Answer: CPT does not restrict consultation codes to specific physicians. To report an office consultation (99241-99245, Office consultation for a new or established patient ...), you must make sure the visit meets the criteria of a consultation. To qualify for 99241-99245, a third party, such as a psychiatrist, would have to request the FP's opinion. And, the FP would have to state the reason for the request and issue a report of his findings to the mental-health specialist.
 
For instance, a psychiatrist may ask an FP's opinion on a patient's physical status to help him determine if drug treatment is appropriate. If the FP meets and documents the consultation requirements, you should assign 99241-99245 for the visit.
 
Often, however, if a patient is already under a psychiatrist's care, the specialist will transfer the patient's medical care, such as monitoring drugs, to the FP. Because the visit involves a transfer of care rather than a request for an opinion, the visit does not qualify as a consultation.
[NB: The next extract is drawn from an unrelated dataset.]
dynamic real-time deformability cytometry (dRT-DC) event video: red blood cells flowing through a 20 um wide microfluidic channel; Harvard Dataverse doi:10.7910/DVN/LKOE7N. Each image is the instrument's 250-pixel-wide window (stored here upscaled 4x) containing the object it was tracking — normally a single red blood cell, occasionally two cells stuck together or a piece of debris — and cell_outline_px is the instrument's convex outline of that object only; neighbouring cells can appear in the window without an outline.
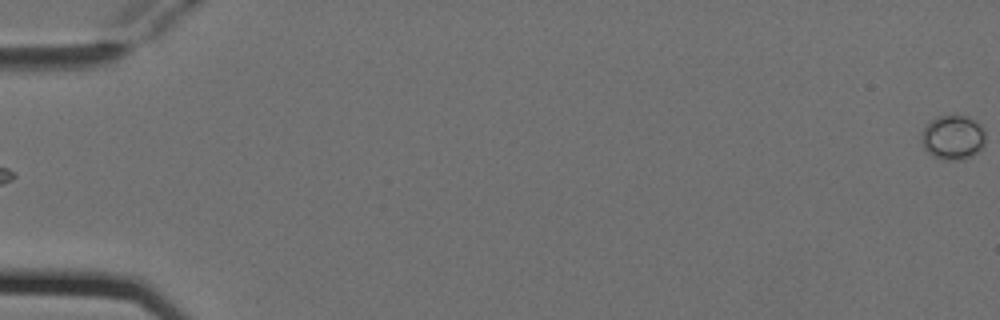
{"species": "Egyptian fruit bat (a non-hibernating species)", "species_latin": "Rousettus aegyptiacus", "temperature_condition": "cold", "stored_images_in_passage": 6, "camera_frame_rate_fps": 3000, "um_per_image_px": 0.085, "animal": {"sex": "female"}, "frame": {"image": 1, "passage_image": 6, "time_ms": 1.667, "image_size_px": [1000, 320], "cell_outline_px": [[984, 144], [972, 156], [956, 160], [944, 160], [928, 152], [924, 148], [924, 128], [928, 120], [936, 116], [968, 116], [976, 120], [984, 128]], "centroid_in_image_um": [81.03, 11.65], "position_along_channel_um": 4.0, "area_um2": 16.3}}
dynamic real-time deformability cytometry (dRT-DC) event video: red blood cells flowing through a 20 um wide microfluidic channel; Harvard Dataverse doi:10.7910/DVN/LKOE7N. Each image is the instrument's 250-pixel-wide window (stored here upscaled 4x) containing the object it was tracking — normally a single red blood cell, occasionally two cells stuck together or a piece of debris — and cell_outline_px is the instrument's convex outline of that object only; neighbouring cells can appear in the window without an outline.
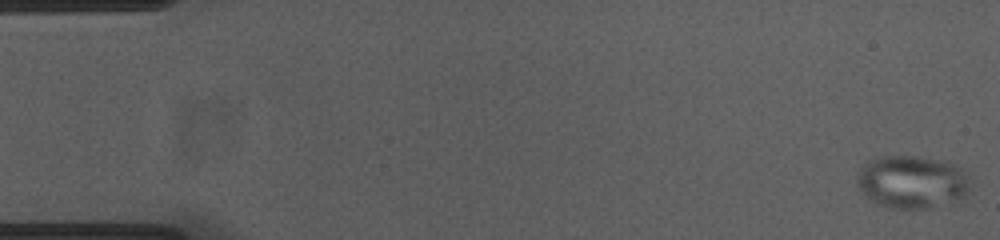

Without the consultation requirements, you should code an established patient evaluation for anxiety (300.00, Neurotic disorders; anxiety state, unspecified) or depression (311, Depressive disorder, not elsewhere classified) as an office visit (such as 99213-99214, Office or other outpatient visit for the E/M of an established patient ...), not a consultation.
 
Regardless of the E/M service, you may have difficulty with insurers covering a visit for anxiety or depression. Some payers do not cover any services with mental-disorders diagnoses (290.0-319), unless a
mental-health specialist provides the service.